Few can doubt Miliband’s assertion that the government is rising to the moral challenge of climate change, although some would argue the government has acted as a European laggard in this respect. But the energy secretary’s stated belief that his strategy will strengthen energy security is open to debate. Joining this debate was the Confederation of British Industry, which published a report, Decision Time, calling for a lower renewables share in order to realise a more balanced energy mix.

The CBI report should not be dismissed, and it is unfortunate that these views were not expressed earlier in the renewable consultation process. Ever since the government signed up to the EU 20% renewables by 2020 target Britain has risked compromising its security for sustainability, although somewhat fortuitously for the government the recession has deferred and destroyed demand on a scale sufficient to all but eliminate the supply risk caused by the closure of opted-out LCPD plant in 2015.

Based on the government’s own forecasts, coal’s generation share will fall from 32% to 22%, gas from 45% to 29% and nuclear from 13% to 8% by 2020 in order to accommodate a five-fold increase in renewables. With most of the new renewable capacity to be wind, this means that the share of guaranteed baseload plant will fall from 90% today to 60% in 2020 and the share of ‘clean’ baseload (ie nuclear) will almost halve. This does not inspire supply security confidence.

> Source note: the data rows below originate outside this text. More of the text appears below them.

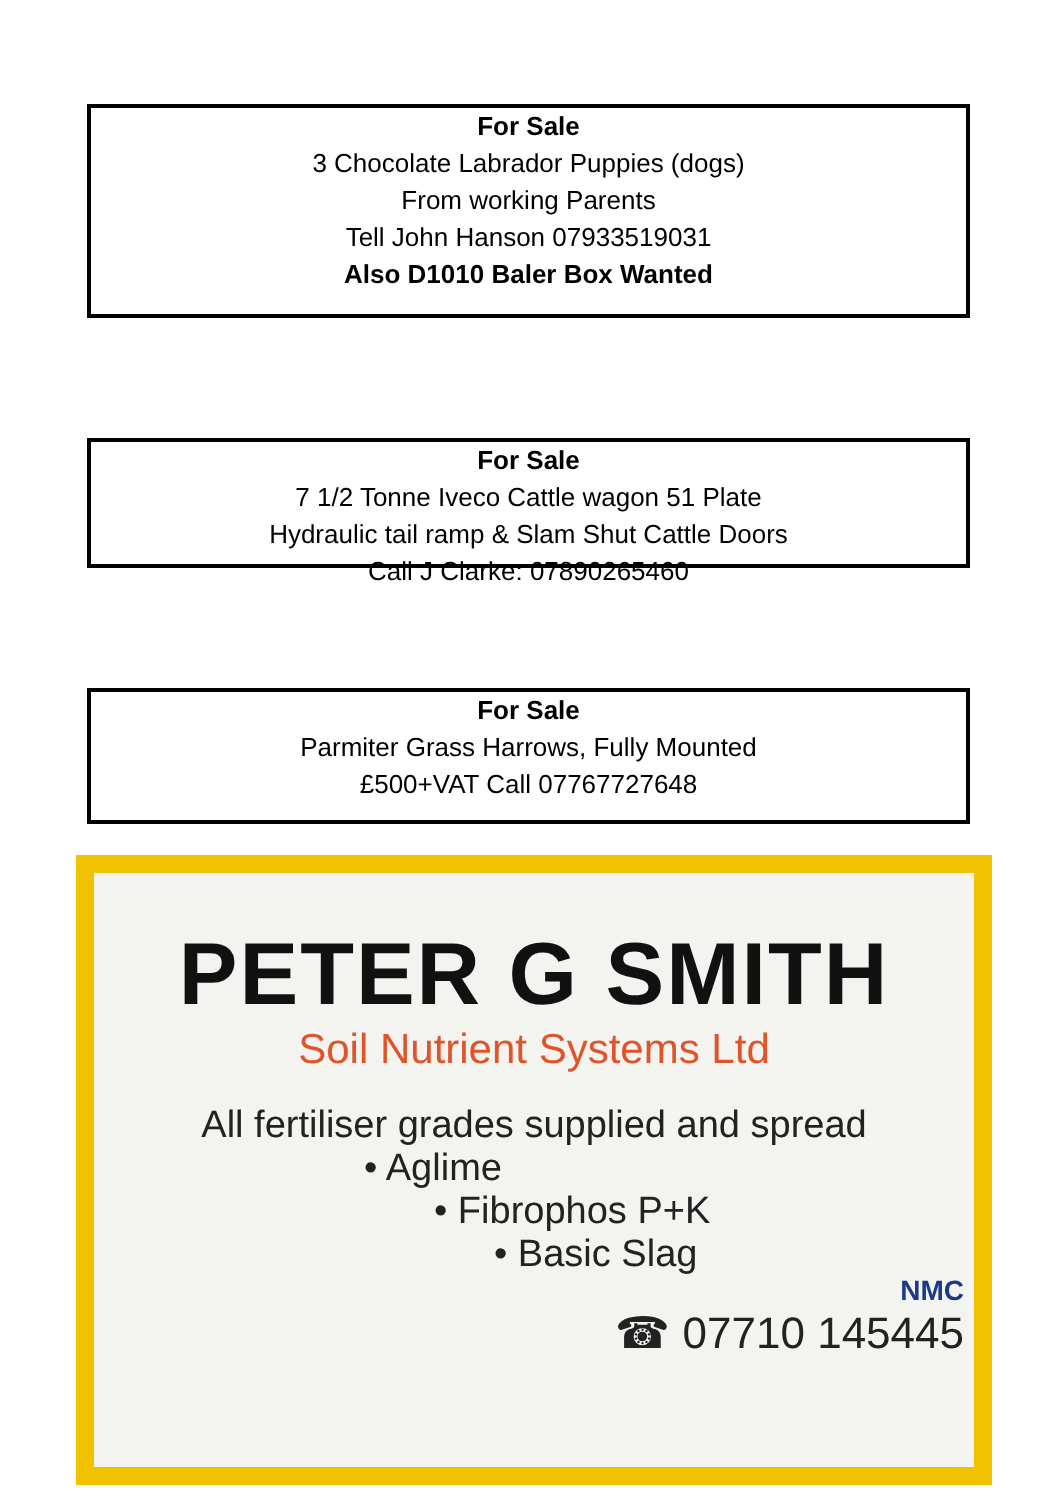For Sale
3 Chocolate Labrador Puppies (dogs)
From working Parents
Tell John Hanson 07933519031
Also D1010 Baler Box Wanted
For Sale
7 1/2 Tonne Iveco Cattle wagon 51 Plate
Hydraulic tail ramp & Slam Shut Cattle Doors
Call J Clarke: 07890265460
For Sale
Parmiter Grass Harrows, Fully Mounted
£500+VAT Call 07767727648
PETER G SMITH
Soil Nutrient Systems Ltd
All fertiliser grades supplied and spread
• Aglime
• Fibrophos P+K
• Basic Slag
NMC
☎ 07710 145445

There is also a heavy cost associated with the government’s five-fold renewables increase, estimated at £100 billion or almost £10 bn per annum until 2020. But, according to the CBI, this investment would provide a higher share of low-carbon energy if the renewables target was scaled back to 25% and the regulatory frameworks for nuclear and carbon capture and storage were in place. Under the CBI approach Britain could derive 83% of its electricity from low carbon sources by 2020 compared to just 64% under the government’s renewable-driven approach. As such, not only would a more diverse supply market be more secure it would also be more sustainable at no additional cost.

Undeterred by the criticism, this particularly thick-skinned government announced European Investment Bank funding for small to medium sized onshore wind projects, which it said proved the intent in its low carbon plans, and it rejected fresh criticism from a loose business coalition, including the British Chambers of Commerce, that there were insufficient green investment incentives, pointing out that a more ‘robust’ carbon price will evolve in the third phase of the EU ETS.

The problem the government faces is that it is seemingly unable to convince risk-averse investors that its low carbon plan will provide sustainable returns. And without this necessary confidence it will likely struggle to develop the necessary energy infrastructure within the required timeframe.

Another problem faced, but that has yet to be adequately addressed, is the assertion that the government has created a non-level energy investment playing field that is too renewable/wind-centric. EDF Energy has called for financial support, ie subsidies, for its nuclear build programme, while the market also awaits the funding proposals for CCS, expected in the autumn.

Most, if not all, of the investment concerns could be alleviated with a low-carbon obligation to run alongside the Renewables Obligation or a feed-in tariff for nuclear and CCS-fitted fossil fuel plant. Such an obligation or tariff would provide some of the economic certainty that is missing from the government’s low carbon planning. If secured, the investment in Britain’s new low carbon energy infrastructure could provide the country with £10.5 bn of incremental economic benefit, according to the Ernst & Young study.

But there appears to be a gulf between the necessary medium-term investment and the promised economic benefits. And when business returns from its annual summer break the government has to fully address these investment concerns or risk Britain’s missing out on the full economic benefits of its carefully planned, but largely aspirational, low carbon future.